§ Extracted text:
Pondering sexual love & religion
My family is "service" centric. Priests, nuns, teachers, navel men.... Leaders, yes but always service oriented, grateful to help growth (spiritually, mentally, for man & country....). Everything discussed openly, even sex, but "straight" married sex (the objective being babies or his pleasure, never hers - I'm female)
One or two ventured out, we're gossiped about endlessly, as we aged, we differed off into our own lives, scattering about the country...
We each rebuilt our families, with friends, some having children, some married, all divorced.... Nuclear is the term I suppose.....
Within each of them, I know, is the same thing within me, and I suspect within all of you: The need to be loved in a way we understand
Within the religions I know/read (catholic, judaism, Baha'i, muslim...), all indicate a "requirement" of "worship" (now focus less on the word worship than the sentiment behind; admire, revere, loving actions, etc)...
If we show our love to our "god" (in which ever way you believe in a power/energy), through our actions, our words.....
Why is it so difficult to have a similar relationship on earth with another human....
If we can love "god" and "one"...... (and traditionally, that one + me = 3)
And all love comes from the same place within....
And is, apparently, limitless....
And we're at 3 limitless loves minimum in our traditional equation,
Is it not logical that poly exist, and can exist lovingly & well, for all parties?
Should it not be openly discussed, happily, lovingly.... without shame, scorn or judgement
Should we not worship love in all it's forms?
Yes, yes, I know, logic/paper/math have nothing to do with the insides of a persons emotional being. Yes, yes, I know the emotional "cluster-f$&ks" are endless (excuse my language)....
But if love heals all wounds.....
I'm in la-la-land aren't I.....
Thoughts & feedback welcome :-)
Love is love.
I identify as UU-pagan-catholic. So know I'm going to view things through that filter. There are many ways to look at this. Me?
Yes, poly should be talked about openly. UU Poly is field testing new curriculum for churches called "Love Makes a Family."
Community worship? That's just ONE practice to help nourish spiritual health. There are many other practices. Of the body (sex, yoga, etc), of the mind (meditation, journaling, etc), justice practices, and more. There is no one way to commune and nourish your soul bucket to maintain good spiritual health. If that kind of learning turns you on -- there's the curriculum "Spirit in Practice."
I'm certainly not perfect -- I love to live in the Mind bucket, and I do poorly in the Body bucket!

§ Exercise goal: Quote the post on love and religion word for word, starting at "And all love" and ending at "feedback welcome :-)".

§ Available data:
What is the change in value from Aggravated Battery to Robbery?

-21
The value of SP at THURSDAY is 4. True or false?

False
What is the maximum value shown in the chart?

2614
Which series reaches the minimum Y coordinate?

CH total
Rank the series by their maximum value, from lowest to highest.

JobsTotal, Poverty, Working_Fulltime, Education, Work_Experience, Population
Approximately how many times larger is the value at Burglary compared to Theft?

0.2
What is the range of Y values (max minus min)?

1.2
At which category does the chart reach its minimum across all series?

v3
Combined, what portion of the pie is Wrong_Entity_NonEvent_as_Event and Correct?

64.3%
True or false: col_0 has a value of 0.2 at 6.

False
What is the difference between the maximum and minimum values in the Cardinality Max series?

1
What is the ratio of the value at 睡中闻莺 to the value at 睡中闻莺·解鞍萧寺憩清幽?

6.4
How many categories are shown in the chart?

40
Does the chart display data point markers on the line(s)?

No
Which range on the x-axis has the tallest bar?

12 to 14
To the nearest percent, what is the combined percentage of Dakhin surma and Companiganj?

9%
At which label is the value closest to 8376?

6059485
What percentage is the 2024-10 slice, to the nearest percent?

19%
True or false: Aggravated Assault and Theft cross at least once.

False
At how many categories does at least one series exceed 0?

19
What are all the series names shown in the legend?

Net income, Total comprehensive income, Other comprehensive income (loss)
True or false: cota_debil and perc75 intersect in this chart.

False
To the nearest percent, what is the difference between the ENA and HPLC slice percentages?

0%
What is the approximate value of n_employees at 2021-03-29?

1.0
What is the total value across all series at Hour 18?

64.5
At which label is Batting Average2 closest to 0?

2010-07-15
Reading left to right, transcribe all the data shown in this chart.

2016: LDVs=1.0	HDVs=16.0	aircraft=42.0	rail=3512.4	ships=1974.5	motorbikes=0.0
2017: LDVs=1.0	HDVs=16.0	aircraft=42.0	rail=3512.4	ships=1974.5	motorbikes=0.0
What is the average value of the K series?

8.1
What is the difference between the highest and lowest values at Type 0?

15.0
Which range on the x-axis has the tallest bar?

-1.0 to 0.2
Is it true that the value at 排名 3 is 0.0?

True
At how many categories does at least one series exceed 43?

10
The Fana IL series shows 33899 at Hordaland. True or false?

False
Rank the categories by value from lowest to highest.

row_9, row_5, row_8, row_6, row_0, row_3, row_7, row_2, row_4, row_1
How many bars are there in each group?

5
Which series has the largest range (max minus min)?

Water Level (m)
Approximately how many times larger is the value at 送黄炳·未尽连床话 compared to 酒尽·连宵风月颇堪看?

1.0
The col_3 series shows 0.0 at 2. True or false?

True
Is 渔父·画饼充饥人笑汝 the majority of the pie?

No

§ Result of this exercise:
And all love comes from the same place within....
And is, apparently, limitless....
And we're at 3 limitless loves minimum in our traditional equation,
Is it not logical that poly exist, and can exist lovingly & well, for all parties?
Should it not be openly discussed, happily, lovingly.... without shame, scorn or judgement
Should we not worship love in all it's forms?
Yes, yes, I know, logic/paper/math have nothing to do with the insides of a persons emotional being. Yes, yes, I know the emotional "cluster-f$&ks" are endless (excuse my language)....
But if love heals all wounds.....
I'm in la-la-land aren't I.....
Thoughts & feedback welcome :-)